The gross amount of the incentive award is recorded as supplemental income to the employee, as well as Federal Insurance Contributions Act (FICA), Medicare, Federal, State, and local income tax deductions. The employment tax withholding due on supplemental wages is calculated under the flat rate method.

  • The correct amount of Federal income tax withholdings is calculated by taking a flat 28 percent of the supplemental wages.
  • State taxes are calculated based on the employee's current withholdings.
  • Social Security tax and Medicare tax withholdings are calculated at the usual rates and are in addition to the 28 percent Federal income tax withholding.

Reporting to OPM

Agencies are required to report annually to OPM on their use of the retention incentive authority. Before March 31 of each year, Agencies must submit their reports for the previous calendar year.
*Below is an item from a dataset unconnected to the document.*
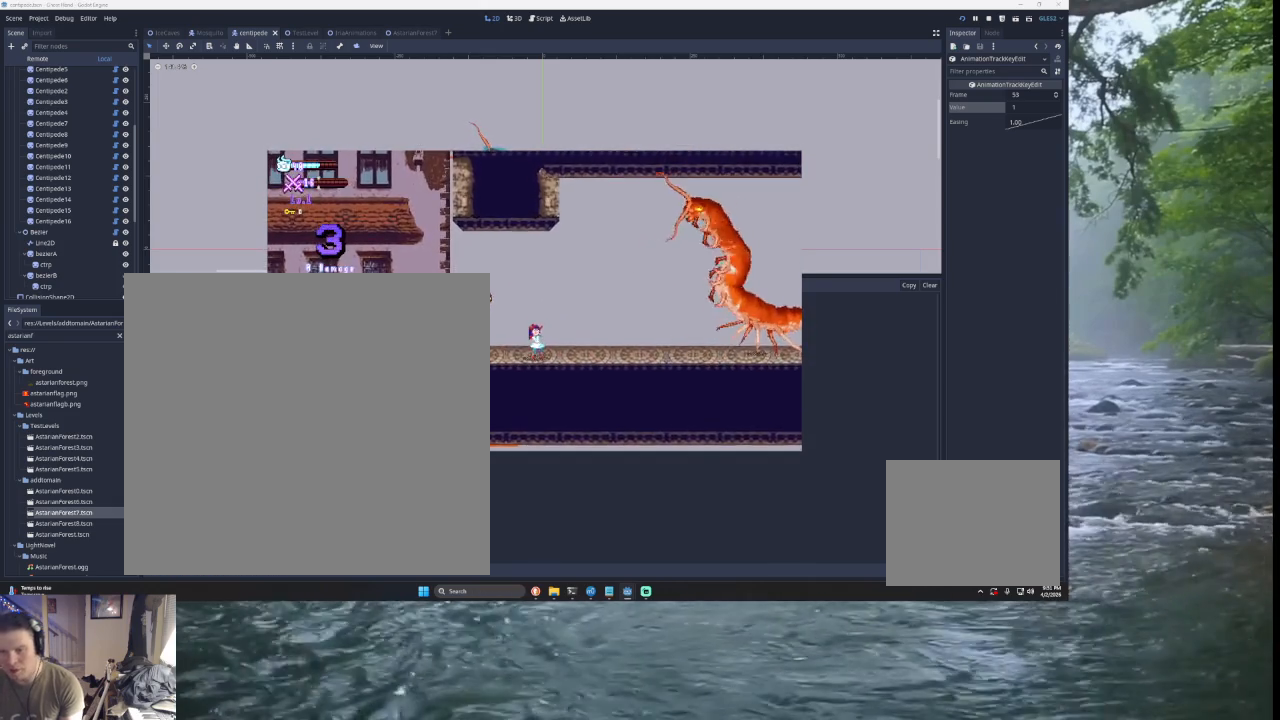
{"buttons": ["TRIANGLE"], "left_stick": "right", "right_stick": "center", "events": [[233, "left_stick", "right"], [267, "TRIANGLE", "down"]]}
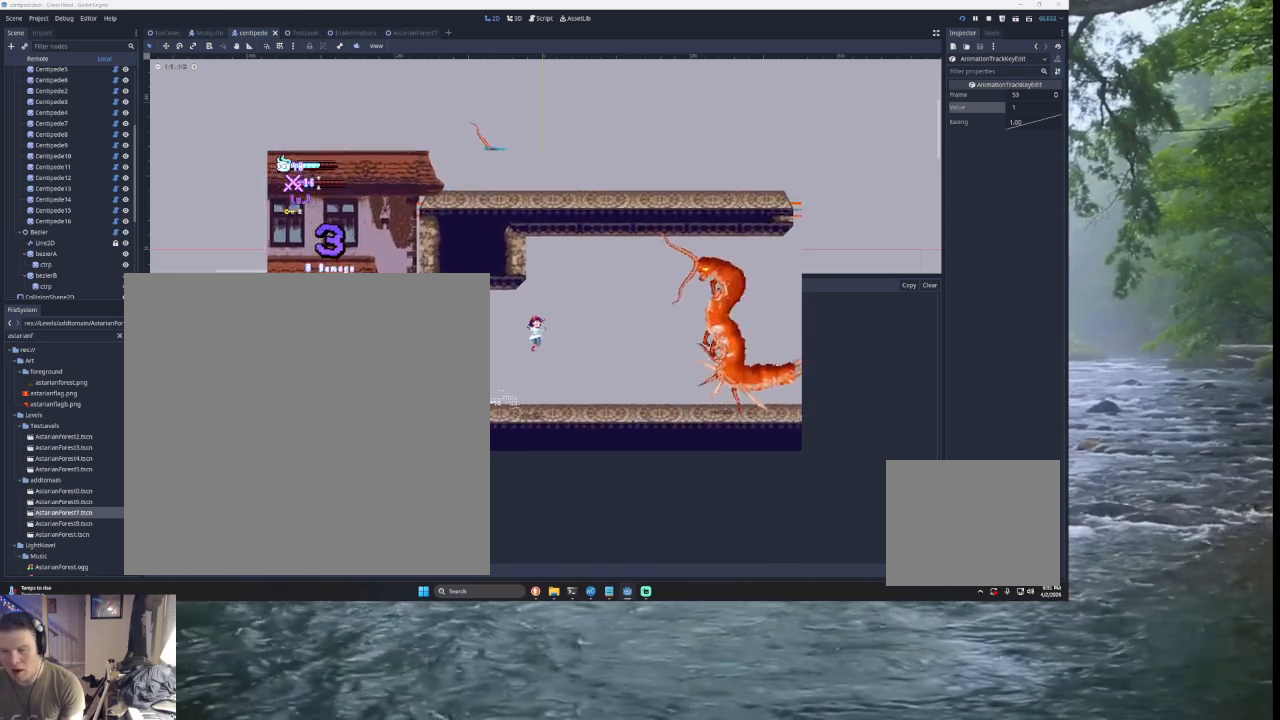
{"buttons": ["TRIANGLE"], "left_stick": "down-right", "right_stick": "left", "events": [[33, "TRIANGLE", "up"], [100, "TRIANGLE", "down"], [133, "left_stick", "up-right"], [200, "SQUARE", "down"], [333, "CROSS", "down"], [367, "CROSS", "up"], [433, "SQUARE", "up"], [500, "left_stick", "down-right"], [500, "right_stick", "left"]]}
The reports must contain:

  • Number of employees who received retention incentives.
  • Job classifications of the employees who received retention incentive benefits.
  • Cost to the Federal Government of providing retention benefits.
  • The Agency to which each employee would likely transfer to in the absence of a retention incentive.
  • Each employee's official worksite and the geographic location of the Agency to which each employee would likely transfer in the absence of a retention incentive; and
  • Other information, records, reports, and data as OPM may require.

Note: To assist Agencies with reporting, SPPS Web includes a Retention Incentive report identifying retention incentive payment transactions.